> **WORK TO BE COMPLETED**
Below this sentence is a listing; return exactly its lines from the one with "M125,10H145L146,25L126,27Z" to the one with "M52,205L54,226L39,228L37,207Z", both kept, and nothing more.
##########
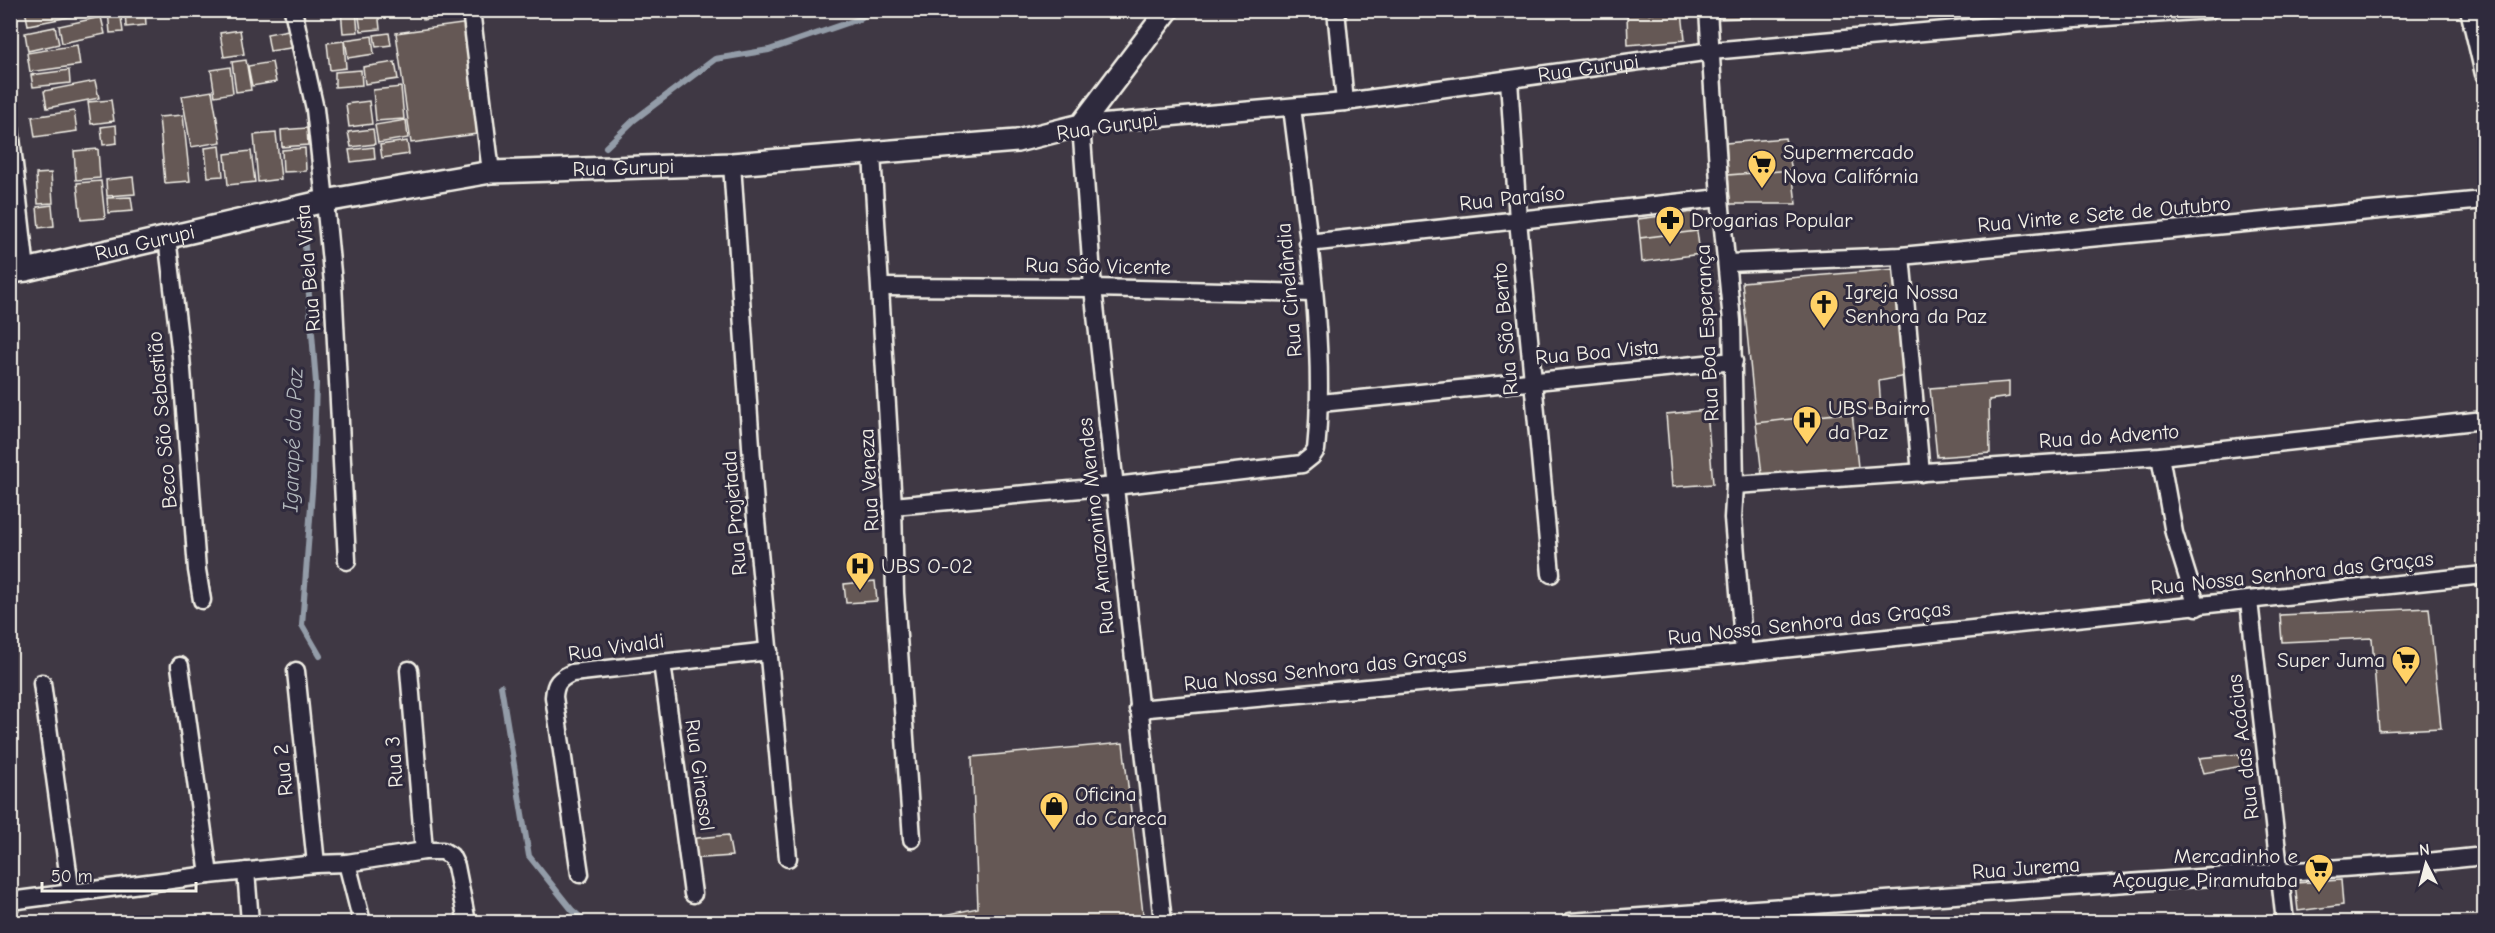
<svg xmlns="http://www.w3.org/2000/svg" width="2495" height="933" viewBox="0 0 2495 933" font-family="'Comic Neue',sans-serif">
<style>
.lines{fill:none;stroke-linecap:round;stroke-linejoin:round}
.stream{stroke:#939ca8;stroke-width:6}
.building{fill:#655955;stroke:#f4f1e8;stroke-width:1.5}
.minor-casing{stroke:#f4f1e8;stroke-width:21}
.tertiary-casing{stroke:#f4f1e8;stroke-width:26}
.minor{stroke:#2f2a3d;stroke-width:16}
.tertiary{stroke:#2f2a3d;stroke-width:21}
.labels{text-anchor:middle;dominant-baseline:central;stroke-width:6;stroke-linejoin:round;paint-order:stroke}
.street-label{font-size:21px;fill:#f4f1e8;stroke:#2f2a3d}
.poi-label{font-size:21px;fill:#f4f1e8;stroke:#2f2a3d;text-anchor:start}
.water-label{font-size:22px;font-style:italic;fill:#b3b9bd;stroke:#2f2a3d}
</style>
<rect width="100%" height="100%" fill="#3f3844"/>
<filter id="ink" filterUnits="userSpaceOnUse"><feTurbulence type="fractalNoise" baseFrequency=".0167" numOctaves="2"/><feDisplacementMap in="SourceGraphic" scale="12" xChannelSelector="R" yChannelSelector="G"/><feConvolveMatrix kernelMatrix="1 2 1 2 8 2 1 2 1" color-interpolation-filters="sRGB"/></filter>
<g filter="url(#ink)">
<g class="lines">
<path class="stream" d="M606,147L634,120L715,59L769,50L859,19L871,10
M303,221L316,383L313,479L302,625L320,656
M501,686L529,856L572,910L586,922"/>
</g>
<path class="building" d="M25,10H74L75,16L28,25Z
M120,10L123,32L110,33L108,11Z
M125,10H145L146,25L126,27Z
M341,10H356L358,32L343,33Z
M358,10H378L380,29L361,31Z
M422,10H443L444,17L423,20Z
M1714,10H1748L1749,18L1715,19Z
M1682,12L1685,40L1628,45L1627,14Z
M101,17L105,34L62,43L59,26Z
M469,23L484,133L411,143L396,33Z
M55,27L59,44L28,51L25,33Z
M294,29L297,47L270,51L267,34Z
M240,30L244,54L224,57L220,33Z
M389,33L391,45L376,47L374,35Z
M372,36L374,54L348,58L345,40Z
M344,41L346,68L330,70L327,43Z
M77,45L80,65L30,72L27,53Z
M246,60L251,90L236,92L232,62Z
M272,62L276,82L252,86L248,66Z
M395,62L398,79L365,84L363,67Z
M230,67L233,93L215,96L211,70Z
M69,70L70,83L33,87L31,75Z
M361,70L362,85L335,87V72Z
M95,81L99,98L47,108L44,91Z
M401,87L404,119L376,121L373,90Z
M212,91L221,142L191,147L182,96Z
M111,100L114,121L91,124L88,102Z
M369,101L372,124L349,127L346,104Z
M74,111L77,131L35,137L32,117Z
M183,115L190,181L165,183L159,117Z
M406,120L408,138L378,143L375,125Z
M116,125L117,143L103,145L101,127Z
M307,128L308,145L282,147L281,130Z
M373,129L375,144L351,147L348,132Z
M276,133L281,179L258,182L254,135Z
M1785,138L1792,170L1728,175L1726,143Z
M407,141L409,154L382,158L380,145Z
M220,146L223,176L208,177L205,148Z
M374,147L375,159L351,162L349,150Z
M305,148L306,171L283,172L282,150Z
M98,149L100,178L76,180L74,151Z
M251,151L255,182L228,185L225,154Z
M1792,170L1796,204H1730L1728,175Z
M51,173L53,203L38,204L36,174Z
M133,177L135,194L107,196L106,180Z
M101,181L105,218L81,220L77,183Z
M131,197L133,211L108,213L107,198Z
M52,205L54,226L39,228L37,207Z
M1693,212L1697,231L1640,238L1638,219Z
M1697,231L1700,254L1642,262L1640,238Z
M1896,269L1906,376L1879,381L1881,409L1756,423L1742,282Z
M2009,382V397L1989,400L1990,453L1937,457L1930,388Z
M1707,410L1713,484L1672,487L1666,414Z
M1852,412L1858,467L1762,475L1756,423Z
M875,581L877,601L846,603L844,584Z
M2429,608L2441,728L2379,731L2372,638L2282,642L2280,615Z
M1123,743L1144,922H912L978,908L972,757Z
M2239,754L2242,766L2204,773L2199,758Z
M728,835L732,856L690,859L688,839Z
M2341,880L2343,905L2298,911L2295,883Z"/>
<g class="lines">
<g class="minor-casing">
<g id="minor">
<path d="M293,10L315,109L325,201L333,283L347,561"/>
<path d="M471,10L491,172"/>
<path d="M1336,10L1345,102"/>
<path d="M1708,10L1720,198L1732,321L1735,485L1733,518L1744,653"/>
<path d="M2469,10L2484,74"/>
<path d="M1509,80L1518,220L1551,574"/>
<path d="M10,129L26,270"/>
<path d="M872,154L893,506L895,593L912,839"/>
<path d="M732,164L756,520L788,858"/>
<path d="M167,237L181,356L197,570L202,600"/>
<path d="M1308,243L1720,198"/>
<path d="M1901,256L1921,473"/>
<path d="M1728,263L1901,256L2484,200"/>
<path d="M881,287L1093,288L1313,293"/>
<path d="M1321,403L1734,361"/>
<path d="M2160,456L2174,533L2197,607"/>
<path d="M1735,485L2160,456L2484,420"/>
<path d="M893,506L1115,486L1302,464L1312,456L1316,450C1327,339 1305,217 1292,107"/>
<path d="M2249,601L2285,922"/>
<path d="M662,663L693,894"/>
<path d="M180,666L209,875"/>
<path d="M409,670L424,851"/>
<path d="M296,671L316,864"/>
<path d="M42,683L71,894"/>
<path d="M1138,709L1744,653L2484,575"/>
<path d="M347,863L362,922"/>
<path d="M246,871L250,922"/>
<path d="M580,874L554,697C555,683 559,679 572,673L769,651"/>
<path d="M10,901L209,875L316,864L347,863L424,851H443L451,856L456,866L467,922"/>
<path id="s1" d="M1163,922L1093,288L1081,125L1345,102L1711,51L2047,21L2209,10"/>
<path d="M1570,922L2427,862L2484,856"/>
</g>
</g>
<g class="tertiary-casing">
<g id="tertiary">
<path id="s2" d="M10,272L26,270L325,201L491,172L732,164L1017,141L1081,125L1168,10"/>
</g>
</g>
<use href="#minor" class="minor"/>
<use href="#tertiary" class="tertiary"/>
</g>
</g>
<defs>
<g id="supermarket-pin" transform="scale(1.5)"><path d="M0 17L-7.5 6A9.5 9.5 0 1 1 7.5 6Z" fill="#ffd166" stroke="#2f2a3d"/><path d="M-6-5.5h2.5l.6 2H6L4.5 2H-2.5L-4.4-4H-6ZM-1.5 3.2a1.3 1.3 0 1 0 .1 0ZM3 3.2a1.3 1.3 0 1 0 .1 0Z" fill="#111"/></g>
<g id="pharmacy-pin" transform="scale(1.5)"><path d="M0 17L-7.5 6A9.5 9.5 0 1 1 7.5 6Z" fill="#ffd166" stroke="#2f2a3d"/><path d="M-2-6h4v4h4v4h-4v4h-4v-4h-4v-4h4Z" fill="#111"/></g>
<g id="church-pin" transform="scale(1.5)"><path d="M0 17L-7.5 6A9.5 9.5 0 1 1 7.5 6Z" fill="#ffd166" stroke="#2f2a3d"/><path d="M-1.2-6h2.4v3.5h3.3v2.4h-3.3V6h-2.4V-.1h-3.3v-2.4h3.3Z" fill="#111"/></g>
<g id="hospital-pin" transform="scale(1.5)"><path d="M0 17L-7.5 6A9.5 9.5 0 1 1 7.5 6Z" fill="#ffd166" stroke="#2f2a3d"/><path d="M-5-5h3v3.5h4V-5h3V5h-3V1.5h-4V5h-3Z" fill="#111"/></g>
<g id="shop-pin" transform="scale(1.5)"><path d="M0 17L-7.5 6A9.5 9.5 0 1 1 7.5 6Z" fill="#ffd166" stroke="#2f2a3d"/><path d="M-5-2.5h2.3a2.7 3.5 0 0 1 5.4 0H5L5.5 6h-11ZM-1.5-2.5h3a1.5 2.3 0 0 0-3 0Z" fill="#111"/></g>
</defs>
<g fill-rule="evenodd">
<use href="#supermarket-pin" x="1762" y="164"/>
<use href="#pharmacy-pin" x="1670" y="220"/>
<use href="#church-pin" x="1824" y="304"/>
<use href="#hospital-pin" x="1807" y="420"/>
<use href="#hospital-pin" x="860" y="566"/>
<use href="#supermarket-pin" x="2406" y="660"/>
<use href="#shop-pin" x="1054" y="806"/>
<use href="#supermarket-pin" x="2319" y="868"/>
</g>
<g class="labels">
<g class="street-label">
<text stroke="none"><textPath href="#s1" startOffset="1312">Rua Gurupi</textPath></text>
<text transform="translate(1107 126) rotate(-8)">Rua Gurupi</text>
<text stroke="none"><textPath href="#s2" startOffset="624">Rua Gurupi</textPath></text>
<text transform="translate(1512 198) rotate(-6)">Rua Paraíso</text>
<text transform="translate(2104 214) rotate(-5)">Rua Vinte e Sete de Outubro</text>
<text stroke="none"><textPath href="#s2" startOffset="138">Rua Gurupi</textPath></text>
<text transform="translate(1098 266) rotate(1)">Rua São Vicente</text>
<text transform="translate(308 268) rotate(-95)">Rua Bela Vista</text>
<text transform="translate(1289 290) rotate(-95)">Rua Cinelândia</text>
<text transform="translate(1505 329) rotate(-95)">Rua São Bento</text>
<text transform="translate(1707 333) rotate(-93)">Rua Boa Esperança</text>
<text transform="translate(1597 352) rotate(-5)">Rua Boa Vista</text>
<text transform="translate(162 420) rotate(-95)">Beco São Sebastião</text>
<text transform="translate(2109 436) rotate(-4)">Rua do Advento</text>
<text transform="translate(869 480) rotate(-93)">Rua Veneza</text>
<text transform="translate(734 513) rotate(-95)">Rua Projetada</text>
<text transform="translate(1096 526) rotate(-96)">Rua Amazonino Mendes</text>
<text transform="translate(2292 573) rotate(-6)">Rua Nossa Senhora das Graças</text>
<text transform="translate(1809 623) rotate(-6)">Rua Nossa Senhora das Graças</text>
<text transform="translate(616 647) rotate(-8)">Rua Vivaldi</text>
<text transform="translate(1325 669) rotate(-6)">Rua Nossa Senhora das Graças</text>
<text transform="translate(2243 747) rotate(-97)">Rua das Acácias</text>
<text transform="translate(394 762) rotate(-94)">Rua 3</text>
<text transform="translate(283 770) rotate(-96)">Rua 2</text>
<text transform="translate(700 775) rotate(82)">Rua Girassol</text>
<text transform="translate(2026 868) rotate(-4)">Rua Jurema</text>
</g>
<g class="poi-label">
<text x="1783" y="152">Supermercado<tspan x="1783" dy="24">Nova Califórnia</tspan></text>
<text x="1691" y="220">Drogarias Popular</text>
<text x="1845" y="292">Igreja Nossa<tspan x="1845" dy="24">Senhora da Paz</tspan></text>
<text x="1828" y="408">UBS Bairro<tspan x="1828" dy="24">da Paz</tspan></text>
<text x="881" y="566">UBS O-02</text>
<text x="2385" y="660" text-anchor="end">Super Juma</text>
<text x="1075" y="794">Oficina<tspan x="1075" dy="24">do Careca</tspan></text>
<text x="2298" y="856" text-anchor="end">Mercadinho e<tspan x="2298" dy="24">Açougue Piramutaba</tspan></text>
</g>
<g class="water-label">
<text transform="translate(293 440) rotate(-88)">Igarapé da Paz</text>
</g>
</g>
<rect width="2495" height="933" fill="none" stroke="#2f2a3d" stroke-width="36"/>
<rect x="18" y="18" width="2459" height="897" fill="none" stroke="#f4f1e8" stroke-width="2" filter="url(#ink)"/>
<g transform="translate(2426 864) rotate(354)" stroke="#2f2a3d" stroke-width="4.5" paint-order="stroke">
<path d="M0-4.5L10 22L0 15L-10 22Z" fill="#f4f1e8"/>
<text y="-9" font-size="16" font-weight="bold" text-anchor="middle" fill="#f4f1e8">N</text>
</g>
<path d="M42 882v9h154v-9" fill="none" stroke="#f4f1e8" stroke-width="3"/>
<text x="51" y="882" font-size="18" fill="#f4f1e8" stroke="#2f2a3d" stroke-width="4.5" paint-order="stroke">50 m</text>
</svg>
##########
> **TASK RESPONSE**
M125,10H145L146,25L126,27Z
M341,10H356L358,32L343,33Z
M358,10H378L380,29L361,31Z
M422,10H443L444,17L423,20Z
M1714,10H1748L1749,18L1715,19Z
M1682,12L1685,40L1628,45L1627,14Z
M101,17L105,34L62,43L59,26Z
M469,23L484,133L411,143L396,33Z
M55,27L59,44L28,51L25,33Z
M294,29L297,47L270,51L267,34Z
M240,30L244,54L224,57L220,33Z
M389,33L391,45L376,47L374,35Z
M372,36L374,54L348,58L345,40Z
M344,41L346,68L330,70L327,43Z
M77,45L80,65L30,72L27,53Z
M246,60L251,90L236,92L232,62Z
M272,62L276,82L252,86L248,66Z
M395,62L398,79L365,84L363,67Z
M230,67L233,93L215,96L211,70Z
M69,70L70,83L33,87L31,75Z
M361,70L362,85L335,87V72Z
M95,81L99,98L47,108L44,91Z
M401,87L404,119L376,121L373,90Z
M212,91L221,142L191,147L182,96Z
M111,100L114,121L91,124L88,102Z
M369,101L372,124L349,127L346,104Z
M74,111L77,131L35,137L32,117Z
M183,115L190,181L165,183L159,117Z
M406,120L408,138L378,143L375,125Z
M116,125L117,143L103,145L101,127Z
M307,128L308,145L282,147L281,130Z
M373,129L375,144L351,147L348,132Z
M276,133L281,179L258,182L254,135Z
M1785,138L1792,170L1728,175L1726,143Z
M407,141L409,154L382,158L380,145Z
M220,146L223,176L208,177L205,148Z
M374,147L375,159L351,162L349,150Z
M305,148L306,171L283,172L282,150Z
M98,149L100,178L76,180L74,151Z
M251,151L255,182L228,185L225,154Z
M1792,170L1796,204H1730L1728,175Z
M51,173L53,203L38,204L36,174Z
M133,177L135,194L107,196L106,180Z
M101,181L105,218L81,220L77,183Z
M131,197L133,211L108,213L107,198Z
M52,205L54,226L39,228L37,207Z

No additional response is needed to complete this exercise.